**AIM OF THE EXERCISE:**
Tally up the lines below that contain the word "stool" and give the total alone.

>>

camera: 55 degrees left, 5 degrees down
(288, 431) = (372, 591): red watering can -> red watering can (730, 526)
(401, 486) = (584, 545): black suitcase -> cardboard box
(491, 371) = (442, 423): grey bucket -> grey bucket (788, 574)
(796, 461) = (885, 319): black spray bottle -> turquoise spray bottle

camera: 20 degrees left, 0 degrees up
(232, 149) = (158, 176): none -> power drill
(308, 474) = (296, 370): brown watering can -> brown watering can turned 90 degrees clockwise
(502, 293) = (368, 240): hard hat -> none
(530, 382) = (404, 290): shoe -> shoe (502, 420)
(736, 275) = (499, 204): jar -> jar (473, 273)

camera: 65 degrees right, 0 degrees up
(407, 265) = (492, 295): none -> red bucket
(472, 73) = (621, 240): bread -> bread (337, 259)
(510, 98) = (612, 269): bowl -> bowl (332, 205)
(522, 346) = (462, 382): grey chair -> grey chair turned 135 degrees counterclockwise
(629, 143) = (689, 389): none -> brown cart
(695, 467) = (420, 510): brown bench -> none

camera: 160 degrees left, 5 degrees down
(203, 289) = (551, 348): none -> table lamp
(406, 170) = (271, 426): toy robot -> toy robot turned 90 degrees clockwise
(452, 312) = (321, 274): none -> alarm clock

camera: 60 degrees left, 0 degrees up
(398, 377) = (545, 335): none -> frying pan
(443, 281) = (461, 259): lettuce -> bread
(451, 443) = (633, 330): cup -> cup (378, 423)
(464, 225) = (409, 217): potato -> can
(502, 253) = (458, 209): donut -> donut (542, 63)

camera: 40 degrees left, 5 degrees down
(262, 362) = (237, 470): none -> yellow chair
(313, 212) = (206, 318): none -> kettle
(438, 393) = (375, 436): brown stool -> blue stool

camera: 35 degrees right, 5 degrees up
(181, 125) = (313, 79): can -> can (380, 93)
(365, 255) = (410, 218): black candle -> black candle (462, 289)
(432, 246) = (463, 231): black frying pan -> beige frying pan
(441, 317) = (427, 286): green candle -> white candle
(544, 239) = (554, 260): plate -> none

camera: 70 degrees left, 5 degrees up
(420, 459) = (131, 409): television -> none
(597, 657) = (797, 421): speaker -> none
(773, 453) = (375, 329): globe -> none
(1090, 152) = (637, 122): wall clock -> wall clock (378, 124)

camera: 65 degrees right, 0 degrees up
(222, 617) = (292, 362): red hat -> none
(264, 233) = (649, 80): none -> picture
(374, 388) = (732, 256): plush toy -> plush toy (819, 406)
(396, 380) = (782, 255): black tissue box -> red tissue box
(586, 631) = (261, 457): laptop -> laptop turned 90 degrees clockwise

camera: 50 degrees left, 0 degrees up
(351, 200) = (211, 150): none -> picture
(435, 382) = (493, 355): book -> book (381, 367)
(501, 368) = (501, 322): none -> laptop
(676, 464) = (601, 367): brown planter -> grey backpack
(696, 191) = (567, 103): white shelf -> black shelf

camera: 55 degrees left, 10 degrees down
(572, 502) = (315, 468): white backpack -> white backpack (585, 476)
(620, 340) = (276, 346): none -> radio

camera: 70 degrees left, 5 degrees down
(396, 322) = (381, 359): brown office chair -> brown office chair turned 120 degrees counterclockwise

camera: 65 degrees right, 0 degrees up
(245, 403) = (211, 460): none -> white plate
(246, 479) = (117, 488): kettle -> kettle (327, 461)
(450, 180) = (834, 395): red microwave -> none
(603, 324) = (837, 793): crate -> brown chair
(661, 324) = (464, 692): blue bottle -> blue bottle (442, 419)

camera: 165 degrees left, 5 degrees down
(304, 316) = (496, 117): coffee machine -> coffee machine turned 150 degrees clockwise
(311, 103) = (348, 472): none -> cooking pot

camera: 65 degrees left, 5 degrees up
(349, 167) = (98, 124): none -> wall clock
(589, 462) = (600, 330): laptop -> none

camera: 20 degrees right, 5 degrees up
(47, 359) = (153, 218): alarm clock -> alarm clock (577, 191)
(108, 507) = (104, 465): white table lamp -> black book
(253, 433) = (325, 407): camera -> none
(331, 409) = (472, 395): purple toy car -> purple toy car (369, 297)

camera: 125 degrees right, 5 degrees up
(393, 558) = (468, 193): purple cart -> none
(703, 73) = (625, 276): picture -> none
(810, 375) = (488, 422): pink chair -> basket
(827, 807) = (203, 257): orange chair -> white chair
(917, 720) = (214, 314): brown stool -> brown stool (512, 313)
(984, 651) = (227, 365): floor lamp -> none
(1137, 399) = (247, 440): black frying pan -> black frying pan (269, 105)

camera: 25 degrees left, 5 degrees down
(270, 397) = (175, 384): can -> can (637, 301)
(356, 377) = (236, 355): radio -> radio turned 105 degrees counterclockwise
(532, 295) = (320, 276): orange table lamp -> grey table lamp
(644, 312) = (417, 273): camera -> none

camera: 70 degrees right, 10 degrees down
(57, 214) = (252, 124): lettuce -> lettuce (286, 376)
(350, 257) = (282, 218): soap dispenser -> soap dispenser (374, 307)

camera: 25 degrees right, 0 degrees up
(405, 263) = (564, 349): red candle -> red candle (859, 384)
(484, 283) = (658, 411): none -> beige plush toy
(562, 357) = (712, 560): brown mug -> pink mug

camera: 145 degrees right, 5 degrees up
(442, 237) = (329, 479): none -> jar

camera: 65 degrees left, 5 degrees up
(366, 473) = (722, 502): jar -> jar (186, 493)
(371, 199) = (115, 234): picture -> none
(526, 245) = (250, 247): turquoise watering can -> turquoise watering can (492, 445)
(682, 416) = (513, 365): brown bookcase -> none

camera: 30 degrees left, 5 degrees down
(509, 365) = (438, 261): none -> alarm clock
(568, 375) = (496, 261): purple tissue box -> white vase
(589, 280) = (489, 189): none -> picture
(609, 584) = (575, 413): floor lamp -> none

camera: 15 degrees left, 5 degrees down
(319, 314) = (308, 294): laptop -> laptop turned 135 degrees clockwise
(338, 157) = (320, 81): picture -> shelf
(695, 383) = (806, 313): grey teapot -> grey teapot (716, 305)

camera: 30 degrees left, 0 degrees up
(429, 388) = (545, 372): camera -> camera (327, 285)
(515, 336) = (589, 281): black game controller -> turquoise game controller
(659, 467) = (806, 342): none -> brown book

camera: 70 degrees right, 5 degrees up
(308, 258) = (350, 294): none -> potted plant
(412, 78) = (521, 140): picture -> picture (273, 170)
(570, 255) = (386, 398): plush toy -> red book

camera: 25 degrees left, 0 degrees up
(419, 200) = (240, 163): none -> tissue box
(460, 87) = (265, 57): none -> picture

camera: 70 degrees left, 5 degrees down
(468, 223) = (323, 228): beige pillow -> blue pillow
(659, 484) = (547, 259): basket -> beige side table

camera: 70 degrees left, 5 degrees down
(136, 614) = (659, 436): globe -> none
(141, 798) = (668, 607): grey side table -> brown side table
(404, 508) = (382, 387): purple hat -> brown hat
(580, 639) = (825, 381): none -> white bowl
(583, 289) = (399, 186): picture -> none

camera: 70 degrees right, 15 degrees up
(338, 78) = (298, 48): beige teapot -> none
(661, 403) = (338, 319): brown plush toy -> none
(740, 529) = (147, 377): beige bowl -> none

<<

**SOLUTION:**
2